Brief: An exact copy of the entries is required, excluding any pictures.

Stored dataset items:
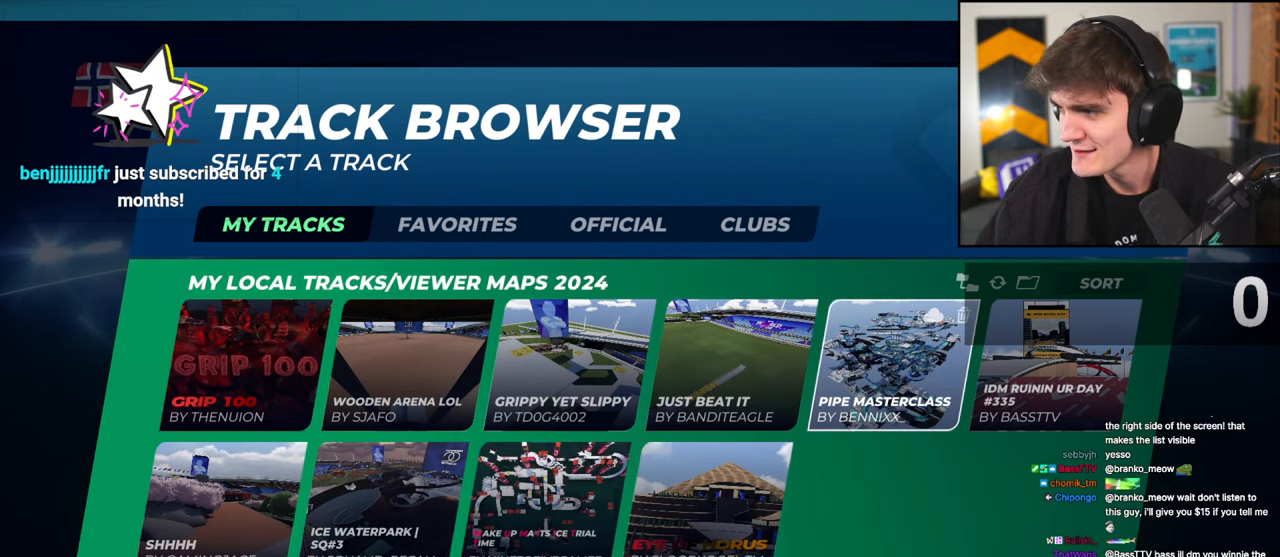
Gameplay with keyboard; each line is a JSON object with the keys held at the frame after it. "events" lists presses ("down") and releases ("up") of "brake", "down", "left", "right" and "up" between this image and that frame as [ms after this image, input, new state], when the widget could be followed in between. No other keys are recorded. Mouse input is not recorded. Key names are as the overlay labels them; some are game actions (e.g. jump) rather than physical keys.
{"keys": ["brake"], "events": [[300, "brake", "down"]]}
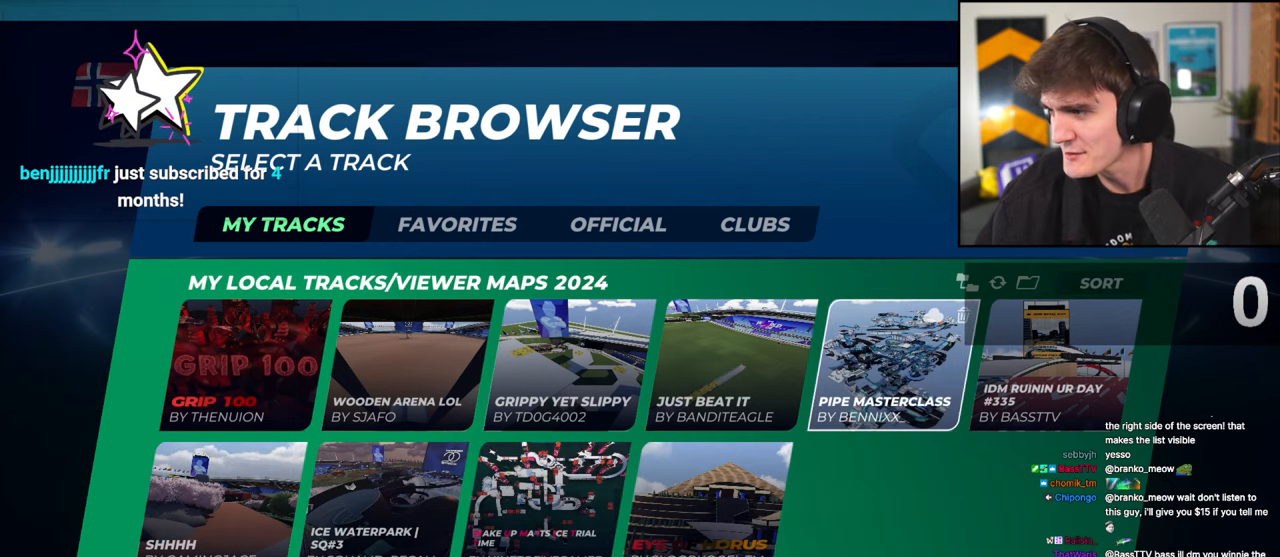
{"keys": [], "events": [[83, "brake", "up"]]}
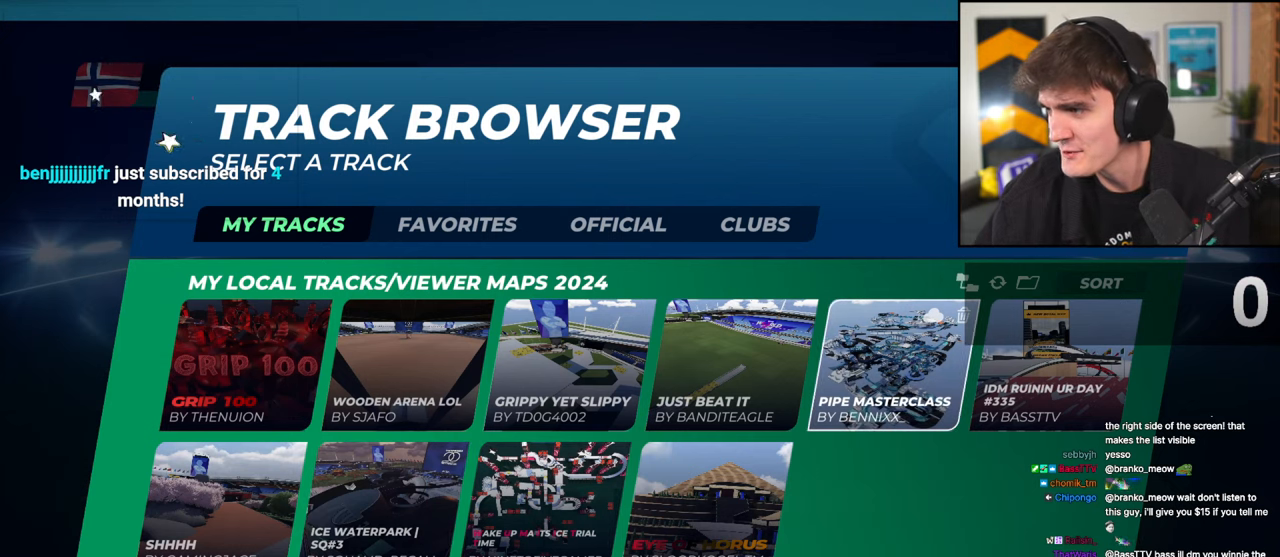
{"keys": ["brake"], "events": [[233, "brake", "down"]]}
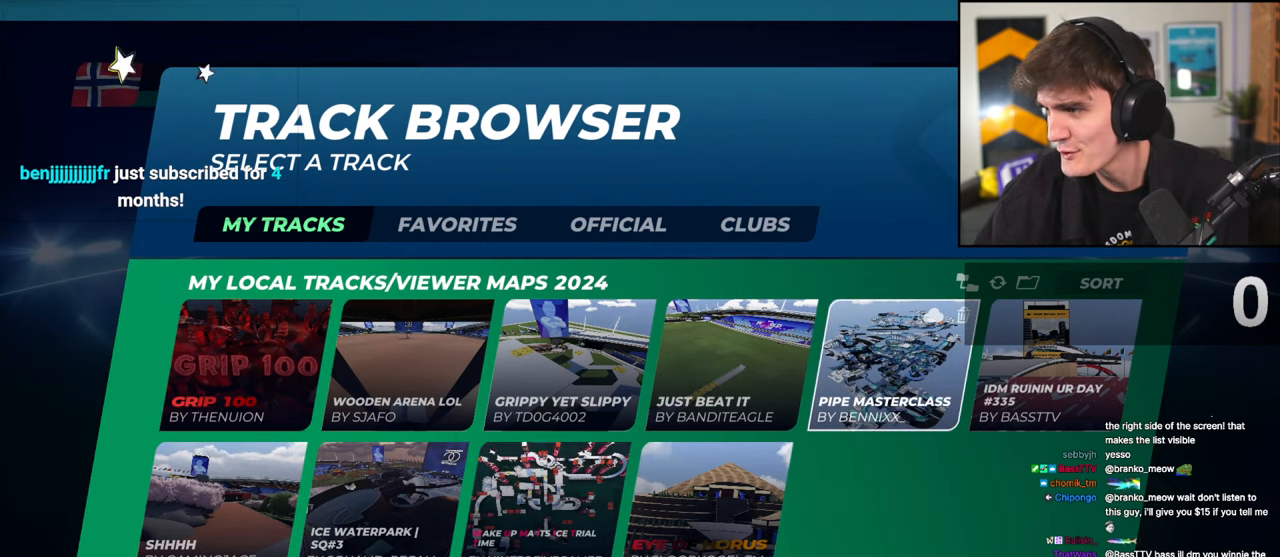
{"keys": [], "events": [[33, "brake", "up"]]}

Exercise result:
Gameplay with keyboard; each line is a JSON object with the keys held at the frame after it. "events" lists presses ("down") and releases ("up") of "brake", "down", "left", "right" and "up" between this image and that frame as [ms after this image, input, new state], when the widget could be followed in between. No other keys are recorded. Mouse input is not recorded. Key names are as the overlay labels them; some are game actions (e.g. jump) rather than physical keys.
{"keys": ["brake"], "events": [[300, "brake", "down"]]}
{"keys": [], "events": [[83, "brake", "up"]]}
{"keys": ["brake"], "events": [[233, "brake", "down"]]}
{"keys": [], "events": [[33, "brake", "up"]]}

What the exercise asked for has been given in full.